A partire dal 1 dicembre successivo alla vendemmia, l’uva può essere trasformata in mosto e posta a fermentare in appositi recipienti di legno chiamati caratelli, oppure in barrique. La fermentazione delle uve destinate alla produzione del Vin Santo è lenta e difficoltosa a causa dell’alto contenuto zuccherino che, svolto in alcol, inibisce il lavoro dei lieviti: l’abitudine di riporre i mosti in diversi contenitori nascondeva la speranza, in passato, che in almeno uno dei caratelli la fermentazione andasse a buon fine, in modo da ottenere un vino deciso e secco. Con il tempo, i toscani hanno saputo fare di necessità virtù e far apprezzare al mondo quello che in origine era considerato un difetto, ossia l’alto residuo zuccherino nel Vin Santo.
I Supertuscan
Con il nome di Supertuscan viene indicata una grande quantità di vini prodotti a partire da vitigni internazionali e seguendo tecniche di vinificazione non riconosciute dalle DOC e dalle DOCG locali. Si tratta generalmente di vini che includono una percentuale di vitigni internazionali, soprattutto Cabernet e Merlot, spesso invecchiati in barrique francesi anziché nelle tradizionali botti di rovere impiegate in Toscana.
L’idea di produrre vini che si discostano notevolmente dalla tradizione nacque dallo sviluppo di un nuovo gusto moderno amante dei tannini, specialmente in seguito alla diffusione dei nuovi vini californiani che a partire dalla metà del XX secolo invasero il mercato statunitense, il più importante per i vini toscani.

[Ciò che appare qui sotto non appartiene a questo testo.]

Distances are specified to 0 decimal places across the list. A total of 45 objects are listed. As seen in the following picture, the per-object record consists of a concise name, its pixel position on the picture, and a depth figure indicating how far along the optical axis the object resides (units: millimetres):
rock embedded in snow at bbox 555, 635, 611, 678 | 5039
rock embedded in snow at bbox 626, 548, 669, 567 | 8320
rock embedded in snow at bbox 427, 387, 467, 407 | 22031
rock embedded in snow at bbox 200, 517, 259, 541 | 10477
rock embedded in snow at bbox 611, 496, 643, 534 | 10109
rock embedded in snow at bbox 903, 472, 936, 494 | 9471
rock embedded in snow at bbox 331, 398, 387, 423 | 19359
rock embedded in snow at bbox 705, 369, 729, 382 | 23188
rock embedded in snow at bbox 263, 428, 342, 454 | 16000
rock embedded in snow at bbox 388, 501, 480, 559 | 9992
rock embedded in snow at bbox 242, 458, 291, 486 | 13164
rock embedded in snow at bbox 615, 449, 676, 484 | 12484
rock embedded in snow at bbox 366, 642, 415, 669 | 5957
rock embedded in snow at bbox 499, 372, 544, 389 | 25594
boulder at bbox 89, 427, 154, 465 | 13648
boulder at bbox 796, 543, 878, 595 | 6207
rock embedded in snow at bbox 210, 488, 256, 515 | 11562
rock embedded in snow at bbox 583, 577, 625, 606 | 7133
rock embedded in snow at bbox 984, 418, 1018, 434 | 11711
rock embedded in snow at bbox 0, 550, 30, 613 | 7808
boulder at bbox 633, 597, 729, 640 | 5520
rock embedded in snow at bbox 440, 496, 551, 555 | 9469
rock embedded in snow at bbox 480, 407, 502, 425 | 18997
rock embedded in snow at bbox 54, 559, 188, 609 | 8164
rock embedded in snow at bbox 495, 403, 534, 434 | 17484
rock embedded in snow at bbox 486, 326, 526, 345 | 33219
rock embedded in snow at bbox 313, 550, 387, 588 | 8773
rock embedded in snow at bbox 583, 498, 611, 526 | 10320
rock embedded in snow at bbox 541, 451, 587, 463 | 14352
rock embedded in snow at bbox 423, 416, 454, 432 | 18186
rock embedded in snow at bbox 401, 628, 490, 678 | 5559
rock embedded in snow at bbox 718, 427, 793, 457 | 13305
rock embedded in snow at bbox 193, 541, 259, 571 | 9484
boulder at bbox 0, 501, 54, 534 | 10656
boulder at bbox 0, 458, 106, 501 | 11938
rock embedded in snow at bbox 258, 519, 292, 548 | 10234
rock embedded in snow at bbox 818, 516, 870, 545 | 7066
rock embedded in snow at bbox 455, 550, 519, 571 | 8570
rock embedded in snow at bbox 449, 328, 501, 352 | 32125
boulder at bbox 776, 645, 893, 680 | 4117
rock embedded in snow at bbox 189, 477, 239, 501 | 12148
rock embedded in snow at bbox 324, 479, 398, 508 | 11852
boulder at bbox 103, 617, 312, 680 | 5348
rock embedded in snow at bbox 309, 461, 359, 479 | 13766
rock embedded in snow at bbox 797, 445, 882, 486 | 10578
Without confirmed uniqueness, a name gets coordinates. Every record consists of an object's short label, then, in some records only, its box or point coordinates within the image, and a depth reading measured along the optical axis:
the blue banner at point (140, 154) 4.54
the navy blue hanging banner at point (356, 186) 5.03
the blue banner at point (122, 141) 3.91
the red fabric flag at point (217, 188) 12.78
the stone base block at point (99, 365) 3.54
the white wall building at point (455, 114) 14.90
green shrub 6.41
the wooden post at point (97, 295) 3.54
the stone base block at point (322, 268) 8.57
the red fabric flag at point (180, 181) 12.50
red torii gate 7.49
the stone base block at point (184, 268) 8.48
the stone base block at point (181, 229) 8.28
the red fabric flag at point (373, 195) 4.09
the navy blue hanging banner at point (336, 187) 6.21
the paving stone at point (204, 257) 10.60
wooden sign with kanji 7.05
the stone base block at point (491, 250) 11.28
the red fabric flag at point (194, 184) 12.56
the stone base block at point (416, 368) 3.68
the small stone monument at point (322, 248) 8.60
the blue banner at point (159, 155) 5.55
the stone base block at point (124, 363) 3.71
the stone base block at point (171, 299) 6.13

La Toscana, con i suoi innumerevoli microclimi, è un terreno di sviluppo ottimale per qualsiasi vitigno, anche di origine internazionale. Fu così che nacque il Sassicaia dei Marchesi Incisa della Rocchetta, diventato famoso grazie ad un’attenta campagna di commercializzazione da parte del marchio Antinori e precursore dei vini Supertuscan. I vini chiamati Supertuscan non seguono un disciplinare preciso e pertanto non possono fregiarsi della denominazione di origine. Tuttavia, l’enorme successo riscontrato nel pubblico di tutto il mondo è una garanzia di qualità che non ha bisogno di riconoscimenti ufficiali.